Dois séculos depois, uma oratória para D. Maria I volta à vida no Terras sem Sombra
Depois de mais de dois séculos adormecida, La Betulia Liberata, de Pugnani, tem estreia moderna em Castro Verde
O Festival Terras sem Sombra chega esta noite ao fim com a estreia moderna de La Betulia Liberata, oratória do compositor italiano Gaetano Pugnani (1731-1798), dedicada à rainha D. Maria I. O concerto é às 21h30 na Basílica Real de Castro Verde, monumento do tempo de D. João V famoso pela qualidade das suas condições acústicas, e terá como intérpretes a Orquestra Sinfónica Portuguesa, dirigida por Donato Renzetti, e um grupo de solistas formado pelos cantores Raquel Alão, Carmen Romeu, Mikeldi Atxalandabaso, Marifé Nogales, Mário João Alves e Luís Rodrigues.

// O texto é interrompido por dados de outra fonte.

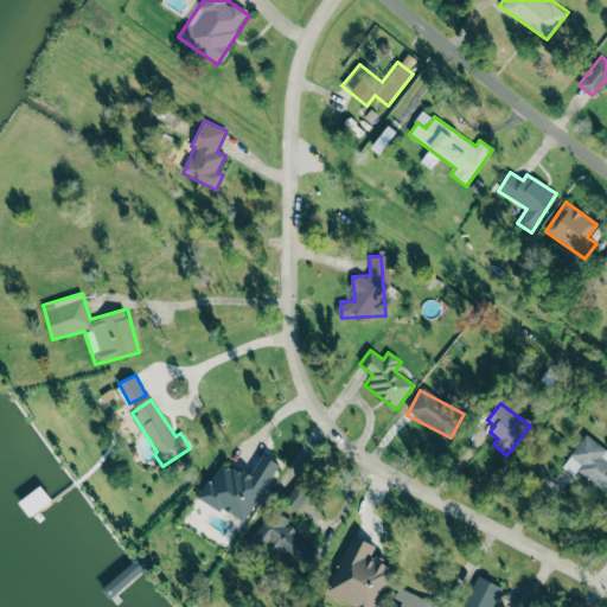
[(606,449),(586,434),(562,466),(573,475),(576,471),(606,493),(606,449)]
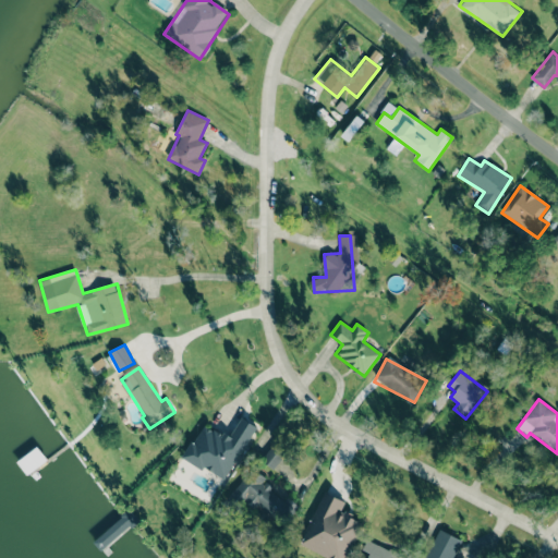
[(257,426),(242,417),(229,438),(204,423),(183,458),(202,470),(204,468),(225,480),(257,426)]
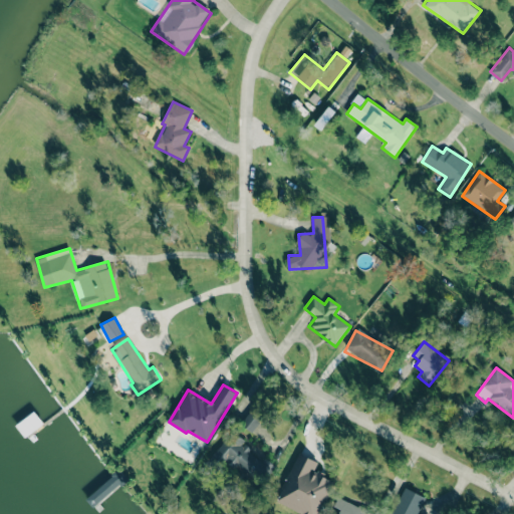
[(252,432),(262,416),(251,409),(241,425),(252,432)]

"Pouco antes de vir para Lisboa ocupar o cargo de director do Teatro de S. Carlos, em 2001, o meu colega Giovanni Morelli [da Universidade de Veneza] ofereceu-me o Catálogo de Música Manuscrita da Biblioteca da Ajuda e fiquei impressionado com a quantidade e qualidade da colecção", contou ao PÚBLICO Paolo Pinamonti, director artístico do festival. "Foi aí que descobri esta oratória escrita a partir do célebre libreto de Metastasio, também usado por compositores como Jommelli, Mozart e Salieri." Em colaboração com o musicólogo Pietro Dossena foi realizada uma edição da partitura por iniciativa do Departamento do Património Histórico e Artístico da Diocese de Beja, organizadora do festival - está prevista uma publicação futura.
Um dos exemplares do libreto que menciona Portugal foi localizado por Pinamonti na colecção Rolandi de Veneza e tem a data de 1773. Um ano antes tinha sido apresentada no Palácio de Queluz a serenata Issea, também da autoria de Pugnani. A partitura de La Betulia...é uma cópia manuscrita dedicada a "Sua Maestà Fedelissima La Regina di Portogallo", pelo que terá sido enviada pelo compositor já depois de 1777, data em que D. Maria I subiu ao trono. Em 1787 o escritor, músico diletante e viajante britânico William Beckford escrevia no seu diário: "A Capela da Rainha de Portugal é ainda a primeira da Europa, em termos de excelência vocal e instrumental; nenhum outro estabelecimento desta natureza, sem excepção do do Papa, se pode gabar de semelhante concentração de músicos admiráveis."
Na Biblioteca da Ajuda, detentora de uma das maiores colecções europeias de ópera italiana setecentista, existem mais cinco óperas de Pugnani com datas entre 1772 e 1789, mas o compositor nunca chegou a vir a Portugal. Pinamonti refere que La Betulia..., cujo libreto se inspira no Livro de Judite do Antigo Testamento e na resistência dos macabeus à opressão de Nabucodonosor, "tem árias muito bem escritas e diversificadas, várias com instrumentos concertantes". Pugnani distinguiu-se como violinista e compositor, com uma assinalável carreira em Itália e nalguns outros centros europeus, nomeadamente Paris, Londres e Viena.